WHAT TO WORK ON:
Without including any pictures, return the records below exactly as written.

-.-.-

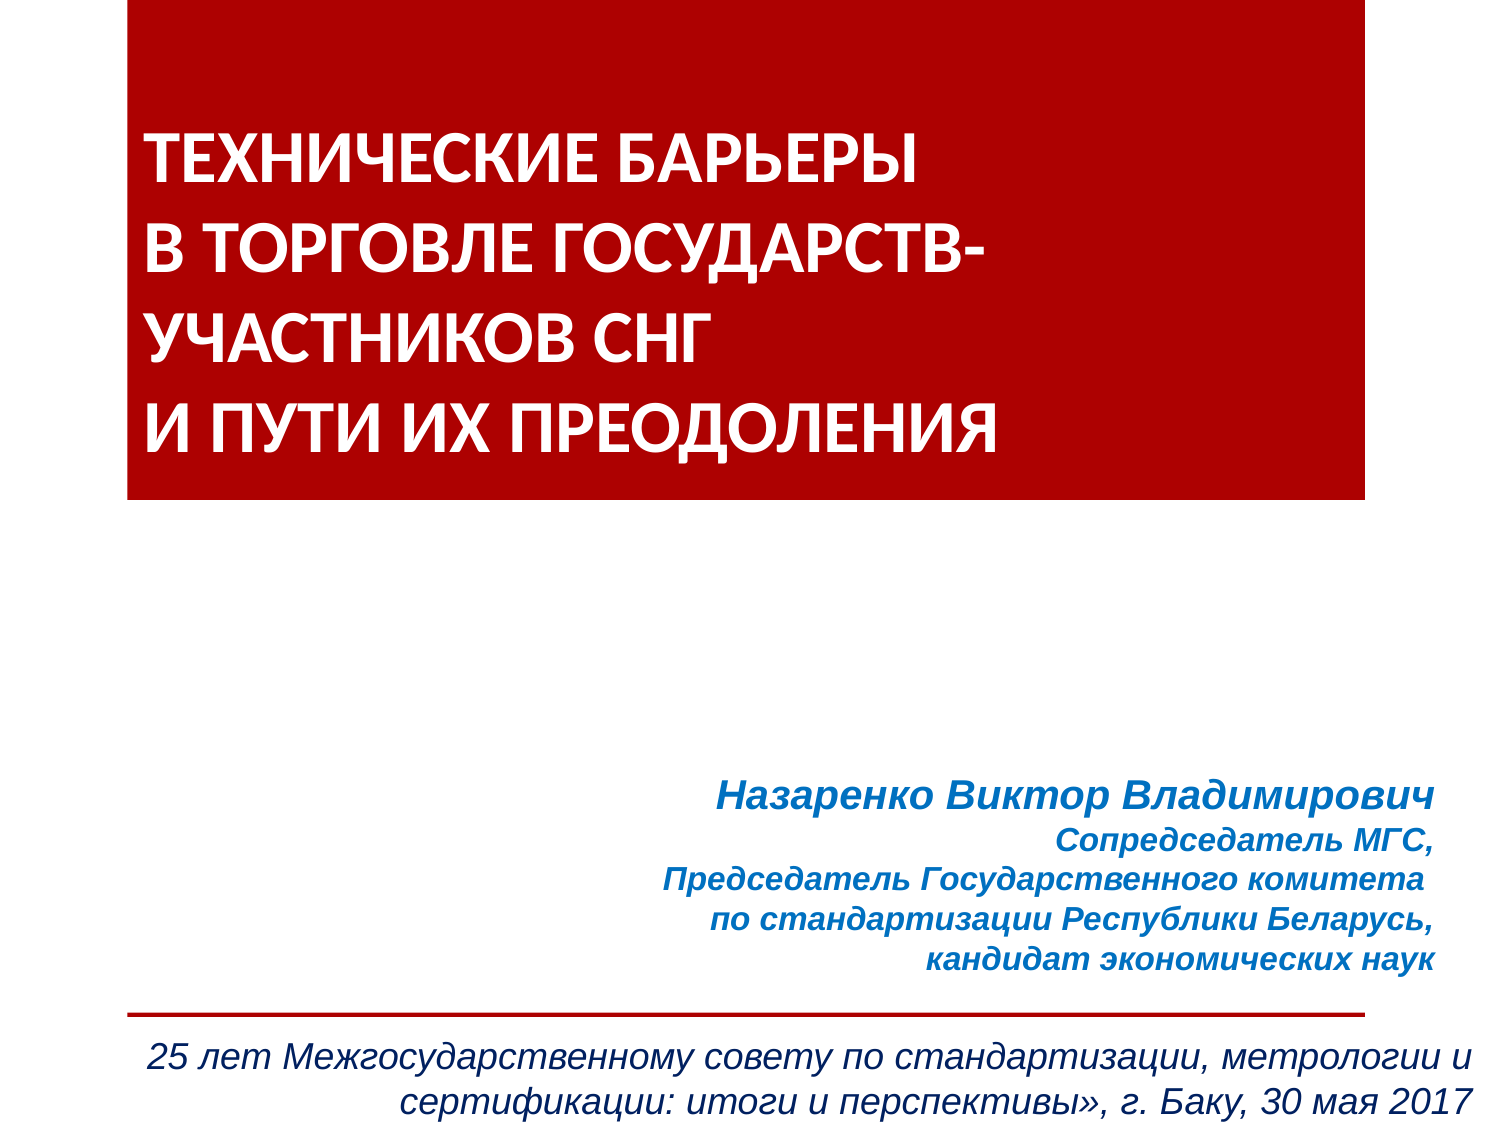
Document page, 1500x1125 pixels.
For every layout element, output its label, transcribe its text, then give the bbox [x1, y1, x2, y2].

text_box Назаренко Виктор Владимирович Сопредседатель МГС, Председатель Государственного комитета по стандартизации Республики Беларусь, кандидат экономических наук [504, 760, 1450, 985]
text_box ТЕХНИЧЕСКИЕ БАРЬЕРЫ В ТОРГОВЛЕ ГОСУДАРСТВ-УЧАСТНИКОВ СНГ И ПУТИ ИХ ПРЕОДОЛЕНИЯ [128, 0, 1363, 475]
text_box 25 лет Межгосударственному совету по стандартизации, метрологии и сертификации: итоги и перспективы», г. Баку, 30 мая 2017 [12, 1024, 1488, 1125]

-.-.-

ANSWER SECTION:
Document page, 1500x1125 pixels.
For every layout element, output its label, transcribe its text, then give the bbox [x1, y1, x2, y2].

text_box Назаренко Виктор Владимирович Сопредседатель МГС, Председатель Государственного комитета по стандартизации Республики Беларусь, кандидат экономических наук [504, 760, 1450, 985]
text_box ТЕХНИЧЕСКИЕ БАРЬЕРЫ В ТОРГОВЛЕ ГОСУДАРСТВ-УЧАСТНИКОВ СНГ И ПУТИ ИХ ПРЕОДОЛЕНИЯ [128, 0, 1363, 475]
text_box 25 лет Межгосударственному совету по стандартизации, метрологии и сертификации: итоги и перспективы», г. Баку, 30 мая 2017 [12, 1024, 1488, 1125]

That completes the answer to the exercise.